Next, in the first paragraph, I’m implied to say that I think that neural-based chips are “likely to prove a fool’s errand”. Not my phrase, nor my thought. I think that it’s perfectly reasonable to explore such chip-building; it’s even exciting. As I mentioned in the interview, I do think that a problem with that line of research is that they’re putting architecture before algorithms and understanding, and that’s not the way I’d personally do things, but others can beg to differ, and by all I means think that they should follow their instincts.

The interview then proceeds along, with the interviewer continually trying to get me to express black-and-white opinions about issues where the only reasonable response is “gray”, and where my overall message that Big Data is Real but that It’s a Huge Engineering Challenge Requiring Lots of New Ideas and a Few Decades of Hard Work keeps getting lost, but where I (valiantly, I hope) resist.

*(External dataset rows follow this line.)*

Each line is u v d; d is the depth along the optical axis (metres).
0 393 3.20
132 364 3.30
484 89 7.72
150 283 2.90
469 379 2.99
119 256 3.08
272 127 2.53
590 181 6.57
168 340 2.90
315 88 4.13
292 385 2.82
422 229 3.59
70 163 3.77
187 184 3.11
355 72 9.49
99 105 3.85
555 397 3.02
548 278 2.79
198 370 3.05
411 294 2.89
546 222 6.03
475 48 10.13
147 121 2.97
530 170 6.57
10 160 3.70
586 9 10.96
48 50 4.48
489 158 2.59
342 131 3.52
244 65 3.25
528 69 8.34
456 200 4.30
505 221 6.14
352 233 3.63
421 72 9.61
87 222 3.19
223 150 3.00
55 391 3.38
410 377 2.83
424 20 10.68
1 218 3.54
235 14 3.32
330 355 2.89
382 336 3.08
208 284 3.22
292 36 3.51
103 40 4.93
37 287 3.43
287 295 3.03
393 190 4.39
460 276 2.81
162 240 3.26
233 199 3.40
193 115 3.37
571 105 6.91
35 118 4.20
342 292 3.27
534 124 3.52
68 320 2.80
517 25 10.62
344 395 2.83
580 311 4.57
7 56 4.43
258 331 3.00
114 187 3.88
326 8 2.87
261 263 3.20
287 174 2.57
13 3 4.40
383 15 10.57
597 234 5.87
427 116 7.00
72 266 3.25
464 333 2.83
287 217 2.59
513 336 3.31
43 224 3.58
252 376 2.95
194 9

When we got to the Singularity and quantum computing, though—areas where no one in their right mind will imagine that I’m an expert—I was despairing that the real issues I was trying to have a discourse about were not really the point of the interview and I was glad that the hour was over.

Well, at least the core of the article was actually me in my own words, and I’m sure that anyone who actually read it realized that the title was misleading (at best).

But why should an entity such as the IEEE Spectrum allow an article to be published where the title is a flat-out contradiction to what’s actually in the article?

I can tell you why: It’s because this title and this lead-in attracted an audience.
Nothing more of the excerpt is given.